= Beginning of Section =

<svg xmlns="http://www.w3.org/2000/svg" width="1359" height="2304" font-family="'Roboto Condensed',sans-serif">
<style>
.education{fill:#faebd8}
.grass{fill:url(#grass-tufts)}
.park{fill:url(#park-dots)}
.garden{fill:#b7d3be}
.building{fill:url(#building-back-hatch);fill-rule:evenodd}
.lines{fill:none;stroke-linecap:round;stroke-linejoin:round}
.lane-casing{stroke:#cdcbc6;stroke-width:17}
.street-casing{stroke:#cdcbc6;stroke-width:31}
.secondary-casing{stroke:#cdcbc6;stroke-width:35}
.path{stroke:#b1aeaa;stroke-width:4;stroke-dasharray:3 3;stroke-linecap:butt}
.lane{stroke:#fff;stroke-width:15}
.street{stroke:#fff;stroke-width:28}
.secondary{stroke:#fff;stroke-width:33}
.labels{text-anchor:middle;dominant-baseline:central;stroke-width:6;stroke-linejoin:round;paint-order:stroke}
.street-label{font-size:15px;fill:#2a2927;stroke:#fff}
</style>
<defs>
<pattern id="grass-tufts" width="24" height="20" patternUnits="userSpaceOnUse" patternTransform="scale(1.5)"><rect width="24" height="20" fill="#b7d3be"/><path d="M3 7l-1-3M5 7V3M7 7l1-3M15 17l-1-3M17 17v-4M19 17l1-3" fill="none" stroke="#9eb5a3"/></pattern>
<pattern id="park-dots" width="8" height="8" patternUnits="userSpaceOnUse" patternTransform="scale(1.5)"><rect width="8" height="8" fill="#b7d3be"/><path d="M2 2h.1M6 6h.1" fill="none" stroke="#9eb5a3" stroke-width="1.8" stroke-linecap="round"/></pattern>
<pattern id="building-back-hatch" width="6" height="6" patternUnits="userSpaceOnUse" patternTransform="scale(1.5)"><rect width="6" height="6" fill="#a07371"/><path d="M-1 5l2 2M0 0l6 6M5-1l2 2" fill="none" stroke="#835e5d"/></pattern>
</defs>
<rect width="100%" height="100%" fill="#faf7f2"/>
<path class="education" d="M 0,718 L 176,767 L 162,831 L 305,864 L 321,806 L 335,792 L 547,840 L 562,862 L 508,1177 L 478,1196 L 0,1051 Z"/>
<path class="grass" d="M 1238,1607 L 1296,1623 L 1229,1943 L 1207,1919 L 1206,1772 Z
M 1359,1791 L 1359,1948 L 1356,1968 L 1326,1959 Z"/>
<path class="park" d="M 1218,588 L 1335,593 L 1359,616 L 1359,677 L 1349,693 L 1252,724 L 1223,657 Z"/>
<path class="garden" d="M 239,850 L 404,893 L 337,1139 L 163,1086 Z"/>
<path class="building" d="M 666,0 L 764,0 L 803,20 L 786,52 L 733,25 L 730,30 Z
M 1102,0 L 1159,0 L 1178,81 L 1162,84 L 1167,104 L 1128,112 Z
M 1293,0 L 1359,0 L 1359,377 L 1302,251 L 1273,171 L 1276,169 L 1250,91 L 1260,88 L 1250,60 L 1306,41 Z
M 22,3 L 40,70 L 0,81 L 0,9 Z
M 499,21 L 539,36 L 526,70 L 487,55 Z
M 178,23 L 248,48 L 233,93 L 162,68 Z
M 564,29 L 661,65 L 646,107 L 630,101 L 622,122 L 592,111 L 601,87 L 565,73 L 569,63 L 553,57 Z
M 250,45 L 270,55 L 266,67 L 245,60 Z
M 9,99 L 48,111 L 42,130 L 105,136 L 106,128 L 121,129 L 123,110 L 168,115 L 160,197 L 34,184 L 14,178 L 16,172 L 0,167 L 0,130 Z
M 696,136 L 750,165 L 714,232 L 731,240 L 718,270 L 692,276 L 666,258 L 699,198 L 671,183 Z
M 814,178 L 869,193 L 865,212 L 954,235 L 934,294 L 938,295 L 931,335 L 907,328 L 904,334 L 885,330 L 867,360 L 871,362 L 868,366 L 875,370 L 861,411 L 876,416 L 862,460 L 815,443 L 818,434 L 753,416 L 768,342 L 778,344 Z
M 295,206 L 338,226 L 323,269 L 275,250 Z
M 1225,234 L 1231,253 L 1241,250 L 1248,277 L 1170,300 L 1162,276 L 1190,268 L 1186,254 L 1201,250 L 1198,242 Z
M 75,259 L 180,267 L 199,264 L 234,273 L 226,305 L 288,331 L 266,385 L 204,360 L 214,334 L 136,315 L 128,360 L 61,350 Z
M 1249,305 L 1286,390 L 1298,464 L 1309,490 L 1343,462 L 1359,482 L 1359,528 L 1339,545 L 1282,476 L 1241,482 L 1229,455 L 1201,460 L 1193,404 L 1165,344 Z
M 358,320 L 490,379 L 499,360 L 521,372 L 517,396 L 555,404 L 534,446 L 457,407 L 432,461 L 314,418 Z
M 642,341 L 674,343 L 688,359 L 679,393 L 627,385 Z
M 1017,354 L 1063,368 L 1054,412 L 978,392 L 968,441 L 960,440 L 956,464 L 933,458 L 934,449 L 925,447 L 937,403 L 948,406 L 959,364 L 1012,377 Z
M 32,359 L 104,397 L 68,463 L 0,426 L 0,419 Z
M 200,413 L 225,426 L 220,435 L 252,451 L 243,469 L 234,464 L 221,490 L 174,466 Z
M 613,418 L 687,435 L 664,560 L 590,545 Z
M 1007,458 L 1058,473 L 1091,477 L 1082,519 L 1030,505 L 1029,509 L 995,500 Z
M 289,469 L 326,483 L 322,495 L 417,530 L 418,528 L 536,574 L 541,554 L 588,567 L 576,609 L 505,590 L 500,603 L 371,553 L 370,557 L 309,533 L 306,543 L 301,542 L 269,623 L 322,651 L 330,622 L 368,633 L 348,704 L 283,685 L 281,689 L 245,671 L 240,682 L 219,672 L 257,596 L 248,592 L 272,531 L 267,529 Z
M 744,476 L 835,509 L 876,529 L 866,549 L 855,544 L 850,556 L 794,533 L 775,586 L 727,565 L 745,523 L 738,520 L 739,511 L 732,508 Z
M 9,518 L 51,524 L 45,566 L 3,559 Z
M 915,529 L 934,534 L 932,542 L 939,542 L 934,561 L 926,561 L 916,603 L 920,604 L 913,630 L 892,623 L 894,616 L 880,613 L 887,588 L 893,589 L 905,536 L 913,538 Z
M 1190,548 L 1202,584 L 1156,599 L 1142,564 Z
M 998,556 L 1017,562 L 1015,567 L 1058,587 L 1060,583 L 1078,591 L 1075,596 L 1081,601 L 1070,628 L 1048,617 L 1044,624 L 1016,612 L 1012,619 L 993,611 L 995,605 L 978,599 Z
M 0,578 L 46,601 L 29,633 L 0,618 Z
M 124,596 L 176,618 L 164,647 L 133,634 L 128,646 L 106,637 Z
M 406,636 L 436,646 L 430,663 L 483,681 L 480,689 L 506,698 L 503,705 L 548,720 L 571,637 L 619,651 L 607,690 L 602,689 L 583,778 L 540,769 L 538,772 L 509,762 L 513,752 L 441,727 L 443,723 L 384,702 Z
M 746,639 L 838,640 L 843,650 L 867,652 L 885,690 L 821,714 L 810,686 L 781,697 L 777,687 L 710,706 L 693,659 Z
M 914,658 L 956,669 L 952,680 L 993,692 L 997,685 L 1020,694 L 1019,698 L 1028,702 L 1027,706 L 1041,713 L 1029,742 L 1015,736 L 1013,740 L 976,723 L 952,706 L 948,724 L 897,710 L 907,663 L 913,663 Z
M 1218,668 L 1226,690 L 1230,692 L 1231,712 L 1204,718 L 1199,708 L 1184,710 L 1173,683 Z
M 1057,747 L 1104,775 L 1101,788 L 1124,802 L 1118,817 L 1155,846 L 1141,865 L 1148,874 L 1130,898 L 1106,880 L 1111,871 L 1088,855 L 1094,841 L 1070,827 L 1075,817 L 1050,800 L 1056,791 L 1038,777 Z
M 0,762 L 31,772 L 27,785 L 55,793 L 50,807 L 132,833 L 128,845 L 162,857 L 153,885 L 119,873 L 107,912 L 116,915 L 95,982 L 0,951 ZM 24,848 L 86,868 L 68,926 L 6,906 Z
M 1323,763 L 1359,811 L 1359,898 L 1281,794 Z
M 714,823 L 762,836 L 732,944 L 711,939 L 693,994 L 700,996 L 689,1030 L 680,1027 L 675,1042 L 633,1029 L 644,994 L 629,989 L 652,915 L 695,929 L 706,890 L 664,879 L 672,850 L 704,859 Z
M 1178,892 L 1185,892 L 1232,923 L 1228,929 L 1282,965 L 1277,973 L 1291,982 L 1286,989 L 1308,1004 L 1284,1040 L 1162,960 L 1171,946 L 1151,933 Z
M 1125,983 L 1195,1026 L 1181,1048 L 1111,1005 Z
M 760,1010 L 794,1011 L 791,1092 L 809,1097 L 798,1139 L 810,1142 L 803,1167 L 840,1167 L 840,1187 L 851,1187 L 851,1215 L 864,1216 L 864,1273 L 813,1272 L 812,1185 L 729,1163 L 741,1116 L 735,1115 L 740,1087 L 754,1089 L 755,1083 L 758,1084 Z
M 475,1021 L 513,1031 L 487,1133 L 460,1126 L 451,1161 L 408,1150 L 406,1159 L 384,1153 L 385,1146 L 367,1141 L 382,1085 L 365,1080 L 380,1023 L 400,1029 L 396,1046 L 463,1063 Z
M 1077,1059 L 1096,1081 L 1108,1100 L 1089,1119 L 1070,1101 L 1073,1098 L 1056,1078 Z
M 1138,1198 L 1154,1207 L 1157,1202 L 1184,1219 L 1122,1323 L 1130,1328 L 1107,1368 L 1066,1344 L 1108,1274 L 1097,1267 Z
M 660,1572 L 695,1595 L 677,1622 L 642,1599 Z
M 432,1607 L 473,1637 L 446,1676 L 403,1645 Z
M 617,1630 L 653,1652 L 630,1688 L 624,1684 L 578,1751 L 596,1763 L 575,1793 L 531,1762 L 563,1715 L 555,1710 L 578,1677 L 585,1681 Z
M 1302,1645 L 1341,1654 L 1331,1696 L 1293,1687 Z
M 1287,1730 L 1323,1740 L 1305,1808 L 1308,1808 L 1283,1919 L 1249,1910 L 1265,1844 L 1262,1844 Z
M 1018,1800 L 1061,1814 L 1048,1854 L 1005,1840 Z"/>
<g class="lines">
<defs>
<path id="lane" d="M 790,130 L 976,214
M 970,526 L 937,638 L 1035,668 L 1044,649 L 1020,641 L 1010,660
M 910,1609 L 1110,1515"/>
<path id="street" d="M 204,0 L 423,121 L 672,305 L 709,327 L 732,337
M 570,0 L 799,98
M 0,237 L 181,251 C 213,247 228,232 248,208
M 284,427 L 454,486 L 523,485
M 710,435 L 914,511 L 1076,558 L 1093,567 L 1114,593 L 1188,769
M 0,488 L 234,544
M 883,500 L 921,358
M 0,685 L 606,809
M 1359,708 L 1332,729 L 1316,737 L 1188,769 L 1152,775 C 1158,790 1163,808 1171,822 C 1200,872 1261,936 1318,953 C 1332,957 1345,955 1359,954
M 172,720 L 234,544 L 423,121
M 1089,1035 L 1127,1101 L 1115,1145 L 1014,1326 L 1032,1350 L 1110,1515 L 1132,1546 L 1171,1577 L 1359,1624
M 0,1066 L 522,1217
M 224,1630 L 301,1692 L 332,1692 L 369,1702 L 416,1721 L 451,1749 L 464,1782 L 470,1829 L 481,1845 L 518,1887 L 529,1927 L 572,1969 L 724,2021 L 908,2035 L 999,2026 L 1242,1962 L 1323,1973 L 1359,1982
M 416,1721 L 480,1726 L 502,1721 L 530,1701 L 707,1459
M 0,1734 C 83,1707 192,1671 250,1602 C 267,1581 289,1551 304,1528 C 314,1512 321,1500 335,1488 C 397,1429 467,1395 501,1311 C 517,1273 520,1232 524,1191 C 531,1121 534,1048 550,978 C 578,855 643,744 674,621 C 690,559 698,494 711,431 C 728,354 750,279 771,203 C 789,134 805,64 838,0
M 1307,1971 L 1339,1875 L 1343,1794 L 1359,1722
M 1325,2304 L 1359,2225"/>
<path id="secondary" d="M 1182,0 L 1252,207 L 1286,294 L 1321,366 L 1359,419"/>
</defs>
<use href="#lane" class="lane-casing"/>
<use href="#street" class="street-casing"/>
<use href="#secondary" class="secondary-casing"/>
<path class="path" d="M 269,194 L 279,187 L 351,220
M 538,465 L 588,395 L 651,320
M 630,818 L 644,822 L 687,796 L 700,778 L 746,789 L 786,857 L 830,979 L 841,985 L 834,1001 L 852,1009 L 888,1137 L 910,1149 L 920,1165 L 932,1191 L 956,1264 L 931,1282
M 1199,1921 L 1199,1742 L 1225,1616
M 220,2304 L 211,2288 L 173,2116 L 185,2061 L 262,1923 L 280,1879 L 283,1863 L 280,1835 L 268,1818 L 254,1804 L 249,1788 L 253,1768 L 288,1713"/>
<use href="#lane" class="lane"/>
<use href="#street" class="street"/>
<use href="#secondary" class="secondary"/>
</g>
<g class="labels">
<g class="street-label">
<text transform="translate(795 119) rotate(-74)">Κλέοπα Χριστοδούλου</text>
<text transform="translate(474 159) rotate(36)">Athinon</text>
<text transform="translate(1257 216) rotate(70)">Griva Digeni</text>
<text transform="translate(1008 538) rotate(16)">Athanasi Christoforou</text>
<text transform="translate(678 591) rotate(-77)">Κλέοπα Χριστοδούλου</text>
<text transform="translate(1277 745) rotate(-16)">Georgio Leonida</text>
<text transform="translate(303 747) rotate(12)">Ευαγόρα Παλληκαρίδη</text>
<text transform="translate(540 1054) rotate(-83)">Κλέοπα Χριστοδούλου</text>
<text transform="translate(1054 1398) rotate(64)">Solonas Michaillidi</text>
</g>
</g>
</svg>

= End of Section =

> _What you need to do_:
Pull every line containing "lines" out of the data above.

> _Reply_:
.lines{fill:none;stroke-linecap:round;stroke-linejoin:round}
<g class="lines">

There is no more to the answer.